Hari ini, Kamis (09/06), terdakwa Muhammad Nazaruddin akan menghadapi vonis dalam perkara korupsi dan pencucian uang di Pengadilan Tipikor Jakarta. Dalam sidang sebelumnya, jaksa dari KPK mengajukan tuntutan 7 tahun penjara, denda Rp1 miliar, dan harta kekayaannya mencapai Rp 600 miliar dirampas untuk negara.
Pada sidang pekan lalu, mantan bendahara Partai Demokrat ini telah membacakan pembelaannya. Ia berkukuh tidak semua kekayaannya yang disita KPK bersumber dari kejahatan. Dia meminta majelis hakim yang diketuai Ibnu Basuki Widodo, membuka sebagian pemblokiran aset, khususnya terhadap harta yang diperoleh sebelum dirinya menjabat sebagai anggota DPR periode 2009-2014.
Ada pun harta-harta Nazaruddin yang disita KPK antara lain berupa kebun sawit dan bangunan seluas 2.500 hektare di Riau, saham di Krakatau Steel atas nama istrinya, Neneng Sri Wahyuni, tanah di Jl Wijaya, Kebayoran Baru, Jaksel yang juga atas nama Neneng Sri Wahyuni.
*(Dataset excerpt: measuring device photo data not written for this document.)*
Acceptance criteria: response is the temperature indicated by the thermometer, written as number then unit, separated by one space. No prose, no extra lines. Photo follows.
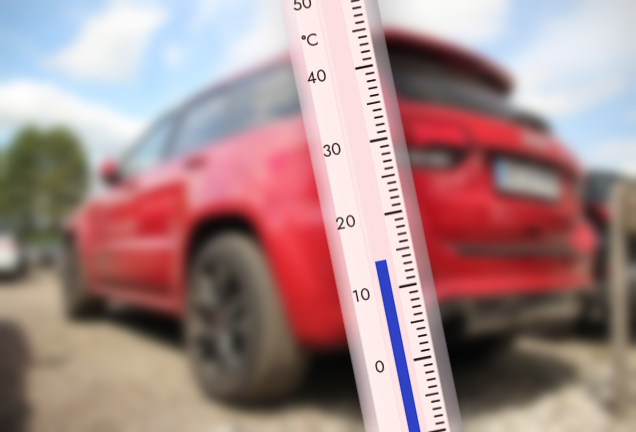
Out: 14 °C
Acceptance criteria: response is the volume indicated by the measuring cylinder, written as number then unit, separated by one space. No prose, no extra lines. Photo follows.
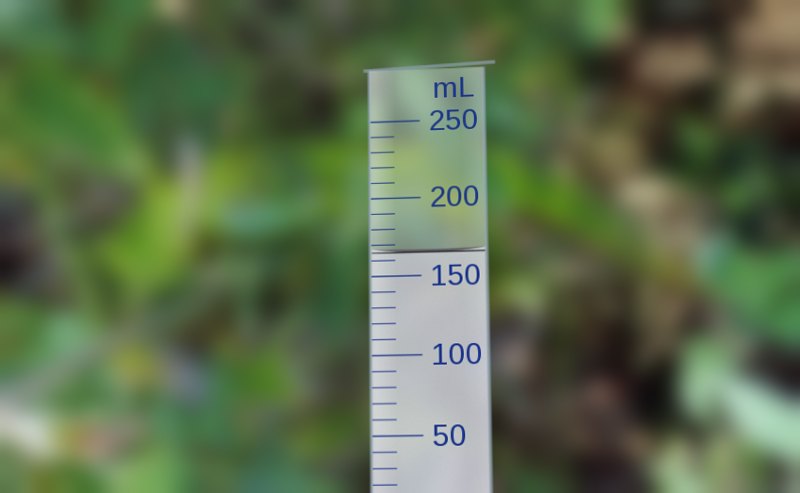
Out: 165 mL
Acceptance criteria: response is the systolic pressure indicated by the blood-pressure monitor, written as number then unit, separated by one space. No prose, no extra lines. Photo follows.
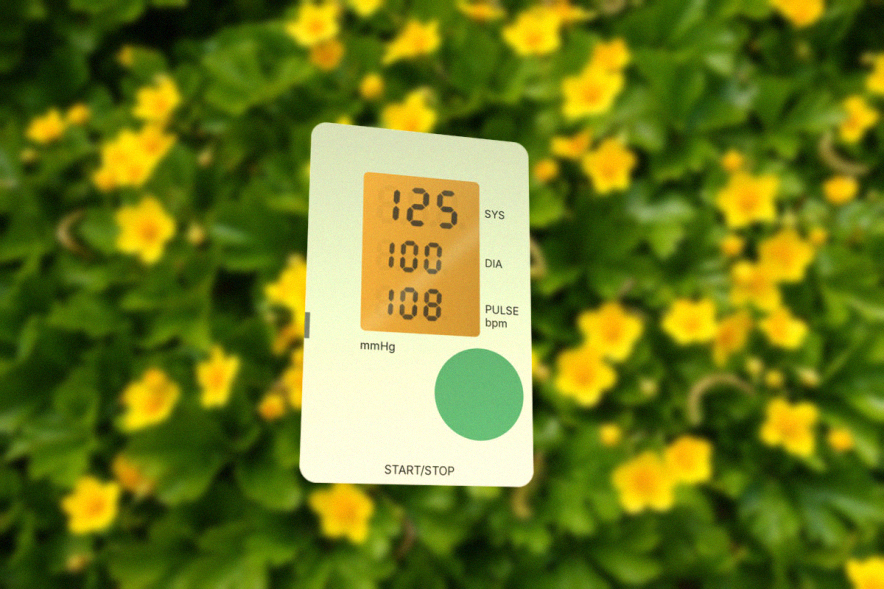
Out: 125 mmHg
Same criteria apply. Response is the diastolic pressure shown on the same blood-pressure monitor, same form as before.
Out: 100 mmHg
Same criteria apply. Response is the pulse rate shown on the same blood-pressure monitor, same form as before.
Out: 108 bpm
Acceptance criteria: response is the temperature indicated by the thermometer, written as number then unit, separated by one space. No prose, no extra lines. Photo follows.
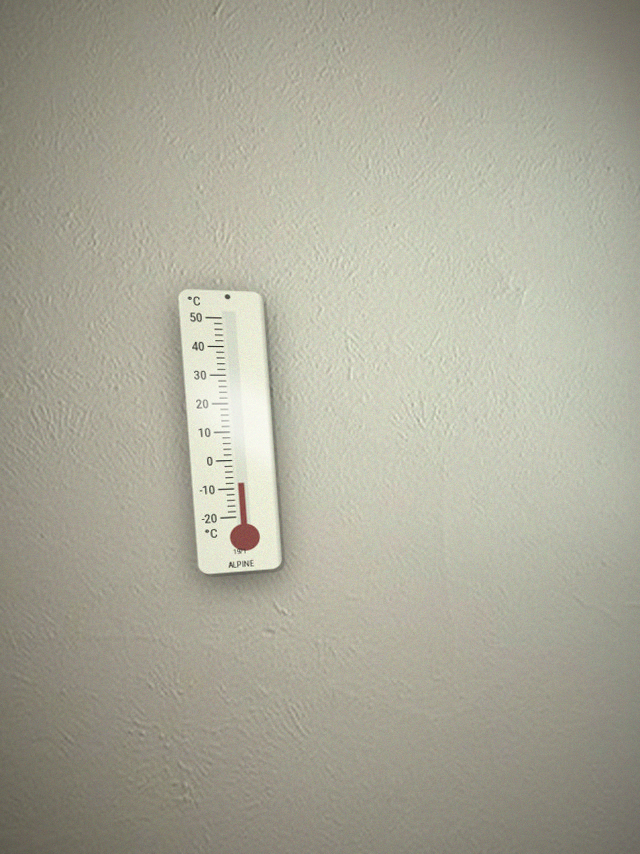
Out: -8 °C
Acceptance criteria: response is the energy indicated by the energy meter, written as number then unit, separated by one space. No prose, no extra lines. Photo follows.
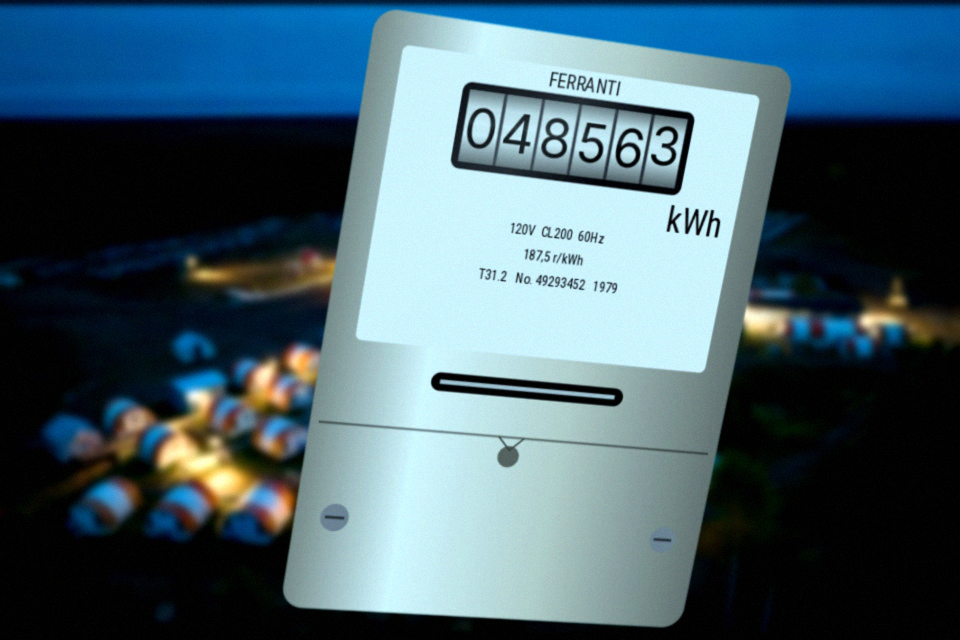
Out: 48563 kWh
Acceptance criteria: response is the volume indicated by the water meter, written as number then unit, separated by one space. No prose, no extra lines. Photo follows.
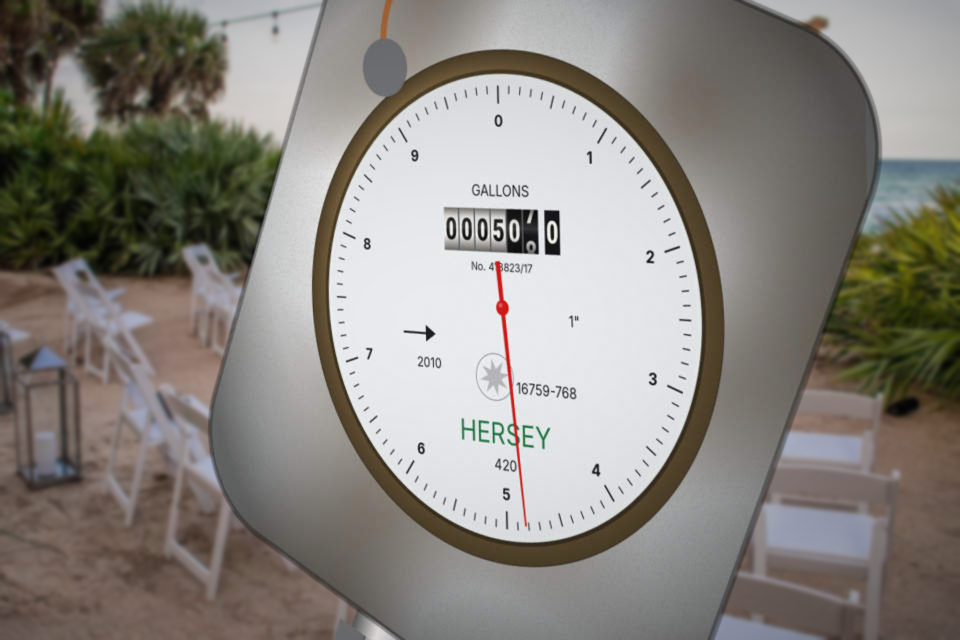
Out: 5074.8 gal
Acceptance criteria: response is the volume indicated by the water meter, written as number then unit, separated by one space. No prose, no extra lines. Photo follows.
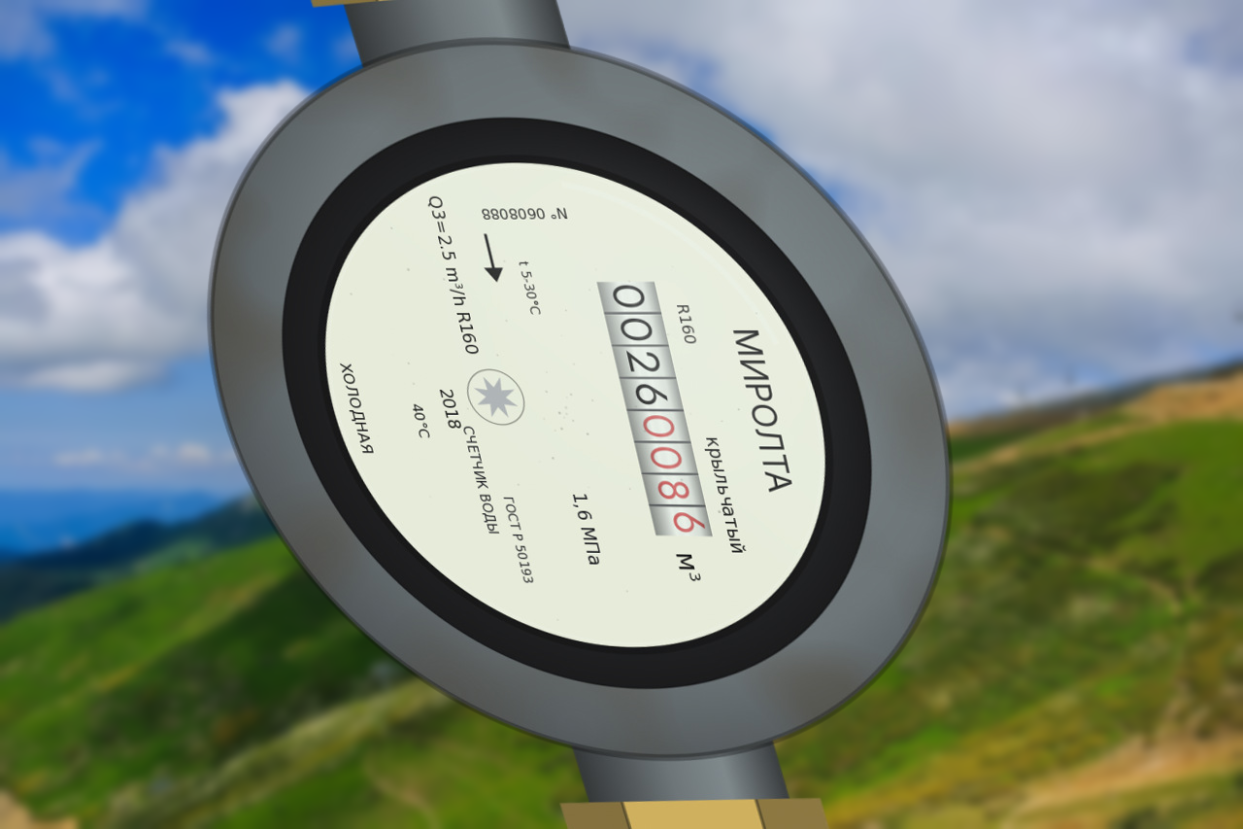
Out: 26.0086 m³
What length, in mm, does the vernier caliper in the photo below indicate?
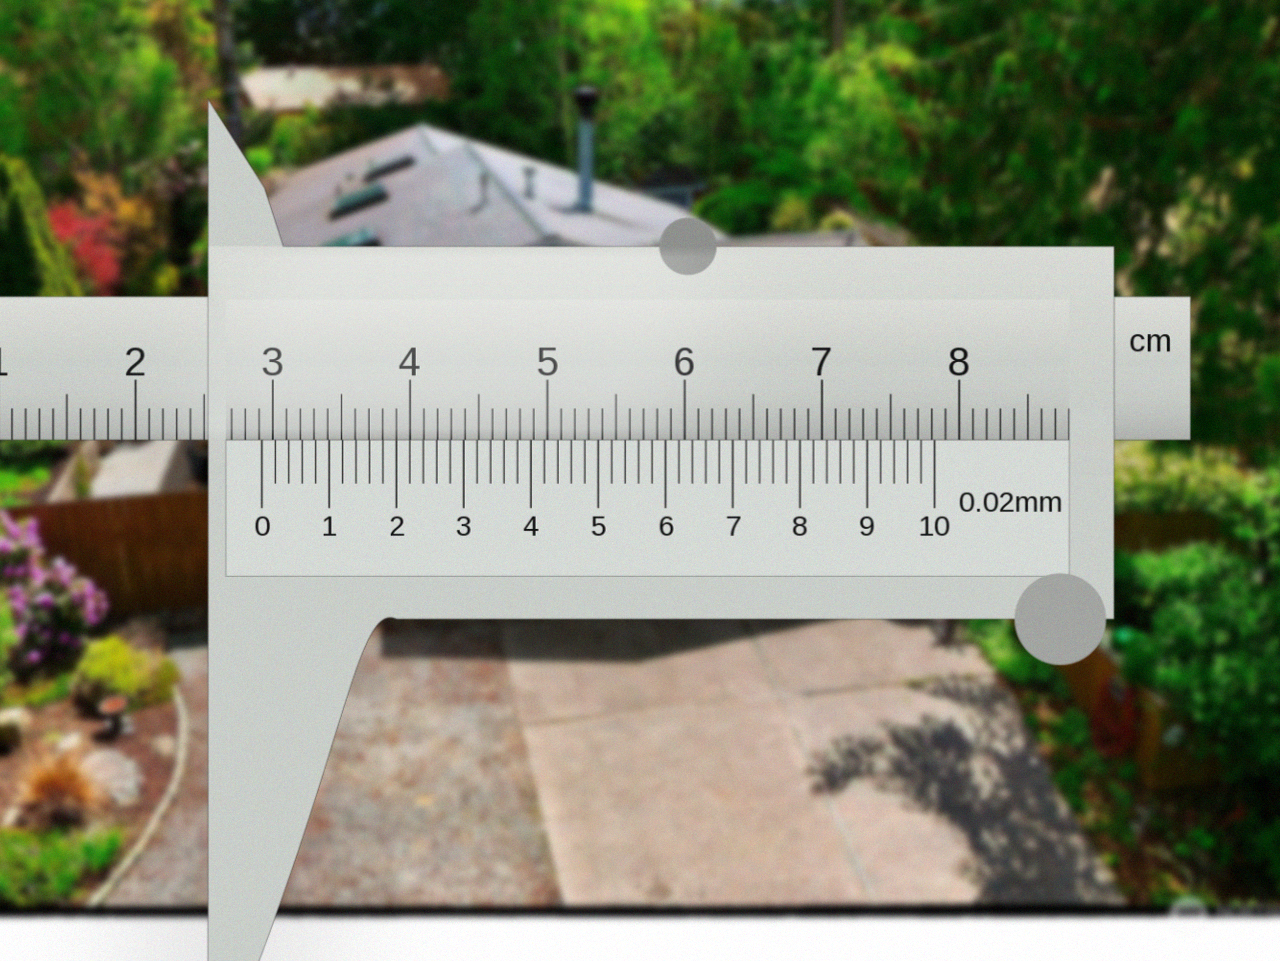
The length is 29.2 mm
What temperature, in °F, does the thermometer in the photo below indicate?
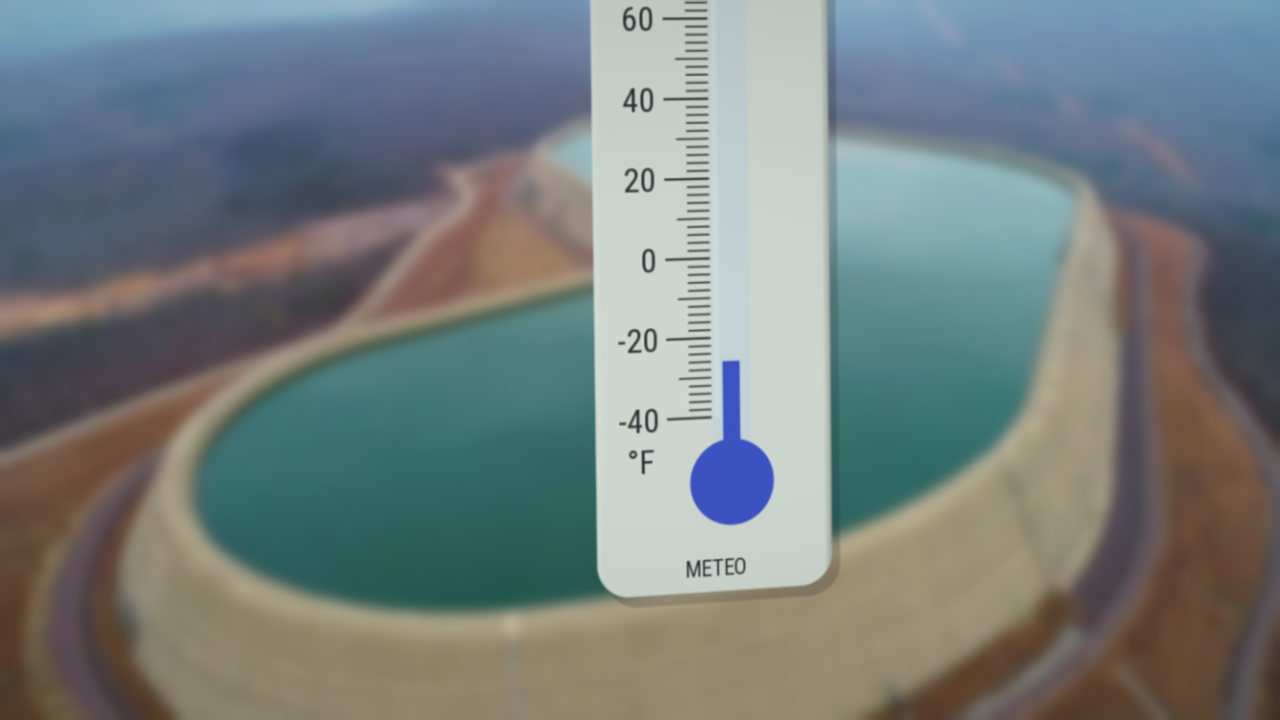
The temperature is -26 °F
Kemudian tanah dan bangunan di Jl Jend Sudirman, Pekanbaru, Riau, Saham di PT Gudang Garam Tbk atas nama PT Pacific Putra Metropolitan, dan polis asuransi AXA Mandiri.
Nazaruddin beralasan, harta-harta tersebut diperoleh dari pengembangan hasil warisan dan usaha. Dirinya selain meminta divonis dari setengah atau dua per tiga tuntutan pidana jaksa juga berharap asetnya yang didapat sebelum menjabat anggota DPR dikembalikan.
Sementara pihak KPK menolak membuka blokir atau penyitaan aset Nazaruddin karena hal itu merupakan alat bukti yang memperkuat dakwaan pencucian uang. Jaksa KPK menyatakan, Nazaruddin terbukti menerima suap yang didapat dari Nindya Karya, Duta Graha Indah, serta Adhi Karya setelah dibantu mendapatkan proyek-proyek pemerintah dengan menyamarkannya melalui nama perusahaan-perusahaan dalam Permai Grup atau menyamarkannya dengan mengatasnamakan pihak lain.
Aset-aset yang dimiliki antara lain saham sejumlah perusahaan, seperti saham PT Garuda Indonesia Tbk sebesar Rp 300,8 miliar dan saham sejumlah perusahaan lainnya.